Page text ::
# # # # # # #

See also Barbara Bush gushes about Bill Clinton, and “He’s my brother from another mother:” George W Bush.  (From which the bottom image was “courteously” borrowed.)

That brings up a big problem with The Presidents Club. It’s just too chock full of fascinating tidbits to be covered in one review. Things like Bill Clinton getting lessons in saluting from former president Ronald Reagan. Back near the end of November, 1992, just after Clinton’s election, he was in Los Angeles. His staff arranged a visit to Reagan’s post-presidential office:

Clinton, Reagan insisted, needed to learn how to salute…  As commander-in-chief, Reagan suggested, Clinton would need a good, crisp, up-and-down slash of the hand to get the job done right…  It helped that Reagan knew how to salute, both as a former Army cavalry officer and a former actor who played one in the movies.

# # # # # # #

Excerpted data ::

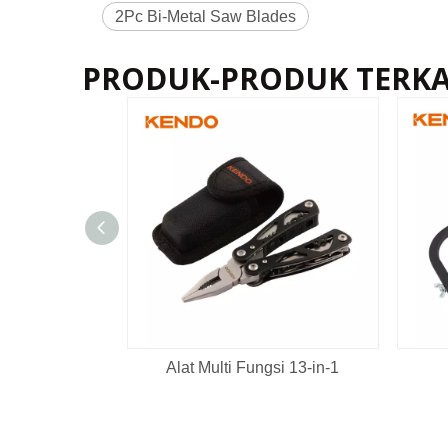
2Pc Bi-Metal Saw Blades
PRODUK-PRODUK TERKA
Alat Multi Fungsi 13-in-1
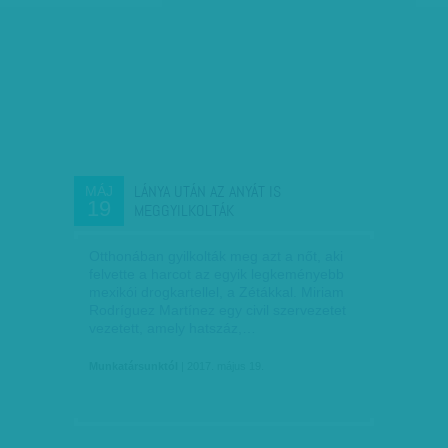
LÁNYA UTÁN AZ ANYÁT IS
MÁJ
19
MEGGYILKOLTÁK
Otthonában gyilkolták meg azt a nőt, aki
felvette a harcot az egyik legkeményebb
mexikói drogkartellel, a Zétákkal. Miriam
Rodríguez Martínez egy civil szervezetet
vezetett, amely hatszáz,…
Munkatársunktól
| 2017. május 19.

# # # # # # #

Problem statement :: Pick up the review of The Presidents Club above after its last sentence and continue it.

Response box ::
Clinton on the other hand had never served in uniform.  The trick – Reagan said – was “pacing.” Real soldiers brought their saluting hand up slowly, “as if dripping with honey.”  But they brought the hand down “briskly, as if it were covered with something less pleasant:”

And so the eighty-one-year-old Reagan proceeded to give the forty-six-year-old Clinton a private tutorial.  The two men stood there in Reagan’s L.A. office, thirty-four floors above Beverly Hills, perfecting their salutes.

(414-15)  But that’s only the tip of the iceberg.  Which means that I’ll be doing lots more posts on Presidents Club in the future, as circumstances warrant. But in closing, let’s take a look back at Ronald Reagan. (And the “professionalism” that would likely doom his chances of winning a Republican nomination today.)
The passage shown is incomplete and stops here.